SÃO PAULO – Na noite de ontem, o Allianz Parque se transformou em palco de um espetáculo hipnótico: Kendrick Lamar realizou sua única apresentação no Brasil como parte de sua primeira turnê mundial, a Grand National Tour, conectando passado, presente e futuro com uma performance que foi tanto íntima quanto grandiosa.
Uma narrativa em quatro atos
O show de aproximadamente 90 minutos foi estruturado em quatro atos, esculpindo uma narrativa emocional e visual para o público presente. Kendrick transitou entre clássicos do passado — como “King Kunta” e “Bitch, Don’t Kill My Vibe” — e faixas mais atuais, como “Luther” e “Not Like Us”, essa última apontada como disstrack do ano no Grammy.
Cada momento era acompanhado por um balé de dança precisa e coreografias simbólicas: Kendrick não estava apenas entregando música, mas conduzindo um espetáculo visual e emocional. Entre projeções, clipes e entrevistas filmadas, ele mesclou a voz ao diálogo com sua própria obra e com o público — às vezes exaltando-se, às vezes desafiando-se.
Confronto interno e autocrítica
Um dos ápices da noite foi o momento em que Kendrick se vira para si mesmo, com reflexões projetadas no telão enquanto performava “HUMBLE”. “Gosto de ser visto”, dizia-se no painel, enquanto no palco o artista parecia reduzir sua própria grandiosidade com gestos contidos. Esse embate interno recai sobre quem é e quem ele quer ser, tensionando o papel público do artista com sua vulnerabilidade privada.
Esse tipo de introspecção não é novidade para os fãs que acompanham Mr. Morale & the Big Steppers, álbum que expõe sua vida familiar, seus dilemas íntimos e seus tormentos existenciais. No palco, esses fragmentos de vida são costurados com letras, luzes e pausas — e provocam identificação, surpresa e deslocamento.
O público como personagem
Kendrick sabia que não faria sentido abrir mão da conexão direta com a plateia. Entre segmentos mais densos, ele intercalou hits consagrados para que o silêncio fosse quebrado por explosões de euforia coletiva. O momento mais inflamado da noite talvez tenha sido quando “Not Like Us” foi deixada para o final: o coro de “Hey, Drake, vai tomar no c#” ressoou no estádio como um coro combativo.

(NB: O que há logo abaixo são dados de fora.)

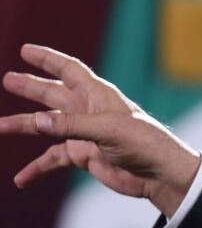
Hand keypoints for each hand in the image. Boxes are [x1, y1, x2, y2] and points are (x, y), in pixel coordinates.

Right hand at [0, 44, 200, 216]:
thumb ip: (72, 124)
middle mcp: (89, 111)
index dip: (48, 59)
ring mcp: (85, 133)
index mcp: (98, 95)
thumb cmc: (143, 143)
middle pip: (53, 94)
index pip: (70, 70)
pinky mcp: (84, 155)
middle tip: (8, 80)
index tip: (26, 49)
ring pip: (47, 126)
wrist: (159, 174)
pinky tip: (21, 178)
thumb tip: (36, 121)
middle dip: (31, 87)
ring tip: (0, 126)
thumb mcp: (108, 130)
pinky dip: (37, 167)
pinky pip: (53, 159)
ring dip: (24, 126)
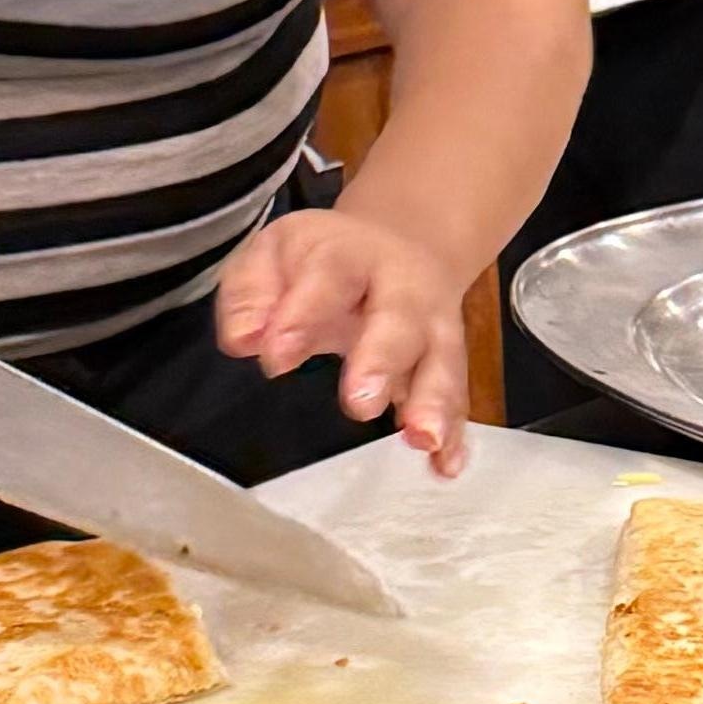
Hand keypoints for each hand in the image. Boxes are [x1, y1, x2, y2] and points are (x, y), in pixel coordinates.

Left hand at [215, 201, 476, 472]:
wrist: (403, 241)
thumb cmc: (326, 260)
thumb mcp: (274, 256)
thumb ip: (252, 295)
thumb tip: (243, 340)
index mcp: (348, 255)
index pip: (328, 278)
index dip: (302, 316)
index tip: (276, 358)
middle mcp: (401, 287)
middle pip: (399, 318)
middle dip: (382, 360)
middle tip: (360, 403)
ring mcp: (433, 324)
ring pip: (441, 359)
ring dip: (434, 402)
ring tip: (423, 438)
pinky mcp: (448, 361)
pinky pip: (458, 396)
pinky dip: (454, 432)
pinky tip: (446, 463)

Nas últimas notas, ele encerrou com “gloria”, quase em tom de liturgia, fazendo do Allianz Parque um altar de celebração artística — e prometeu que esta seria sua primeira turnê mundial, mas não a última.
Impacto e legado
O show de ontem foi mais do que um concerto; foi um rito de passagem, uma reafirmação do poder narrativo do rap e do lugar de Kendrick Lamar no panteão dos grandes artistas contemporâneos. Ele mostrou que, mesmo com a carreira já consolidada, ainda há espaço para inquietude, reinvenção e diálogo — com os fãs, consigo mesmo e com o presente.
Para o público que compareceu — e para quem acompanha de longe — o show serviu como lembrete vivo de que a música pode ser veículo e reflexo, palco e espelho, e que um artista como Kendrick continua a questionar a si e ao mundo com ousadia.